• **About this exercise**
Swap "Ghế gấp thông minh" for "Ghế xếp gọn" throughout the items and write all of the text back with nothing else changed, leaving the pictures out.

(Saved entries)
=======

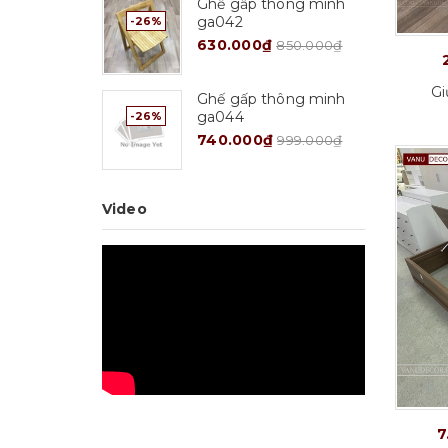
Ghế gấp thông minh
ga042
-26%
630.000₫
850.000₫
Gi
Ghế gấp thông minh
ga044
-26%
740.000₫
999.000₫
Video
ọn
Tuỳ chọn
7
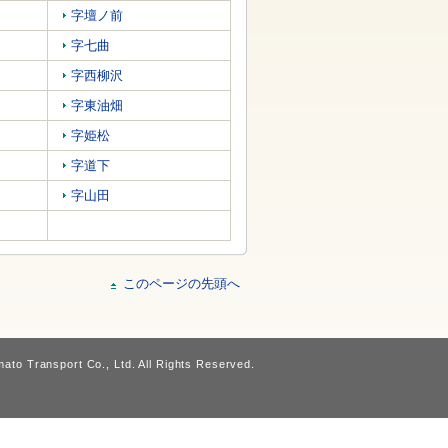
字壇ノ前
字七曲
字西柳沢
字東油畑
字姫松
字道下
字山田
このページの先頭へ
ato Transport Co., Ltd. All Rights Reserved.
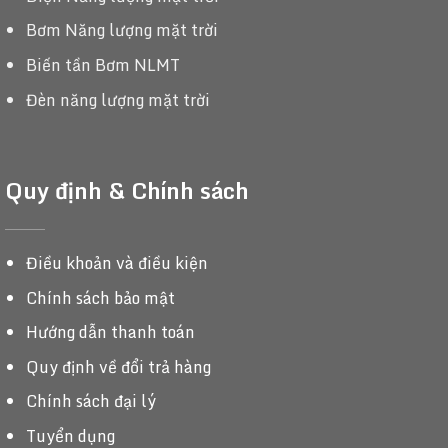
Bơm Năng lượng mặt trời
Biến tần Bơm NLMT
Đèn năng lượng mặt trời
Quy định & Chính sách
Điều khoản và điều kiện
Chính sách bảo mật
Hướng dẫn thanh toán
Quy định về đổi trả hàng
Chính sách đại lý
Tuyển dụng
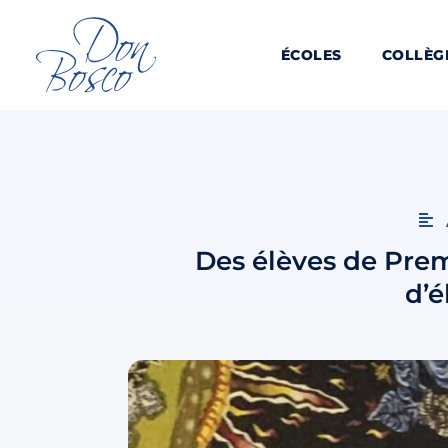
ÉCOLES
COLLÈG
Des élèves de Premi
d’é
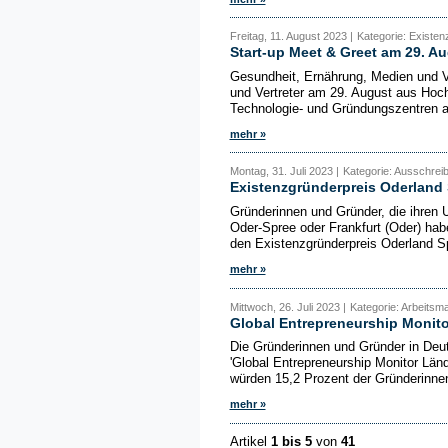
Freitag, 11. August 2023 |
Kategorie: Existe
Start-up Meet & Greet am 29. Au
Gesundheit, Ernährung, Medien und V
und Vertreter am 29. August aus Ho
Technologie- und Gründungszentren a
mehr »
Montag, 31. Juli 2023 |
Kategorie: Ausschrei
Existenzgründerpreis Oderland
Gründerinnen und Gründer, die ihren 
Oder-Spree oder Frankfurt (Oder) ha
den Existenzgründerpreis Oderland S
mehr »
Mittwoch, 26. Juli 2023 |
Kategorie: Arbeitsma
Global Entrepreneurship Monit
Die Gründerinnen und Gründer in Deu
'Global Entrepreneurship Monitor Län
würden 15,2 Prozent der Gründerinnen
mehr »
Artikel
1 bis 5
von
41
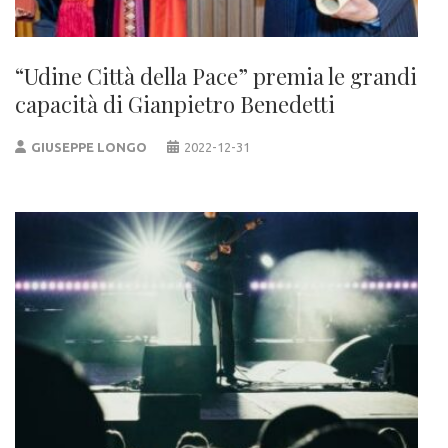
“Udine Città della Pace” premia le grandi
capacità di Gianpietro Benedetti
GIUSEPPE LONGO
2022-12-31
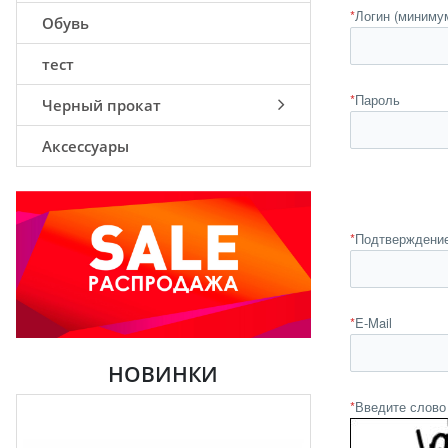
*
Логин (миниму
Обувь
тест
*
Пароль
Черный прокат
Аксессуары
*
Подтверждение
*
E-Mail
НОВИНКИ
*
Введите слово 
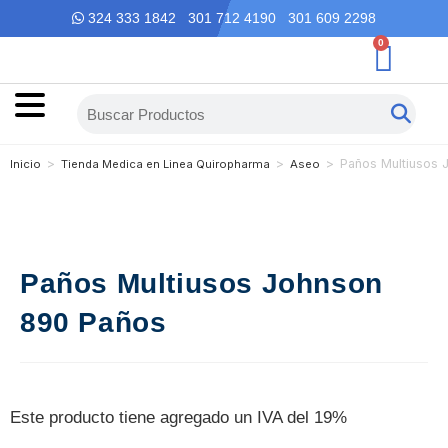
324 333 1842 301 712 4190 301 609 2298
0
>
>
>
Paños Multiusos 
Inicio
Tienda Medica en Linea Quiropharma
Aseo
Paños Multiusos Johnson
890 Paños
Este producto tiene agregado un IVA del 19%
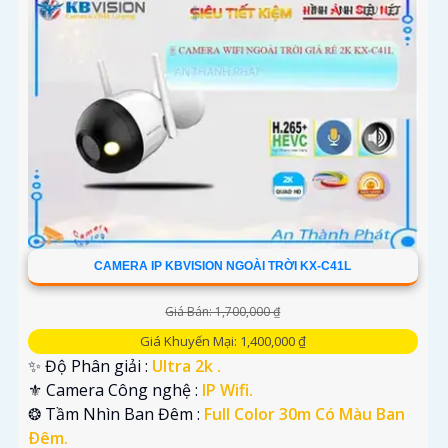
CAMERA IP KBVISION NGOÀI TRỜI KX-C41L
Giá Bán: 1,700,000 ₫
Giá Khuyến Mại: 1,400,000 ₫
✨ Độ Phân giải :
Ultra 2k .
⚜️ Camera Công nghệ :
IP Wifi.
❂ Tầm Nhìn Ban Đêm :
Full Color 30m Có Màu Ban
Ðêm.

=======

• **Task result**
Ghế xếp gọn
ga042
-26%
630.000₫
850.000₫
Gi
Ghế xếp gọn
ga044
-26%
740.000₫
999.000₫
Video
ọn
Tuỳ chọn
7
字壇ノ前
字七曲
字西柳沢
字東油畑
字姫松
字道下
字山田
このページの先頭へ
ato Transport Co., Ltd. All Rights Reserved.
Bơm Năng lượng mặt trời
Biến tần Bơm NLMT
Đèn năng lượng mặt trời
Quy định & Chính sách
Điều khoản và điều kiện
Chính sách bảo mật
Hướng dẫn thanh toán
Quy định về đổi trả hàng
Chính sách đại lý
Tuyển dụng
ÉCOLES
COLLÈG
Des élèves de Premi
d’é
Freitag, 11. August 2023 |
Kategorie: Existe
Start-up Meet & Greet am 29. Au
Gesundheit, Ernährung, Medien und V
und Vertreter am 29. August aus Ho
Technologie- und Gründungszentren a
mehr »
Montag, 31. Juli 2023 |
Kategorie: Ausschrei
Existenzgründerpreis Oderland
Gründerinnen und Gründer, die ihren 
Oder-Spree oder Frankfurt (Oder) ha
den Existenzgründerpreis Oderland S
mehr »
Mittwoch, 26. Juli 2023 |
Kategorie: Arbeitsma
Global Entrepreneurship Monit
Die Gründerinnen und Gründer in Deu
'Global Entrepreneurship Monitor Län
würden 15,2 Prozent der Gründerinnen
mehr »
Artikel
1 bis 5
von
41
“Udine Città della Pace” premia le grandi
capacità di Gianpietro Benedetti
GIUSEPPE LONGO
2022-12-31
*
Логин (миниму
Обувь
тест
*
Пароль
Черный прокат
Аксессуары
*
Подтверждение
*
E-Mail
НОВИНКИ
*
Введите слово 
324 333 1842 301 712 4190 301 609 2298
0
>
>
>
Paños Multiusos 
Inicio
Tienda Medica en Linea Quiropharma
Aseo
Paños Multiusos Johnson
890 Paños
Este producto tiene agregado un IVA del 19%
CAMERA IP KBVISION NGOÀI TRỜI KX-C41L
Giá Bán: 1,700,000 ₫
Giá Khuyến Mại: 1,400,000 ₫
✨ Độ Phân giải :
Ultra 2k .
⚜️ Camera Công nghệ :
IP Wifi.
❂ Tầm Nhìn Ban Đêm :
Full Color 30m Có Màu Ban
Ðêm.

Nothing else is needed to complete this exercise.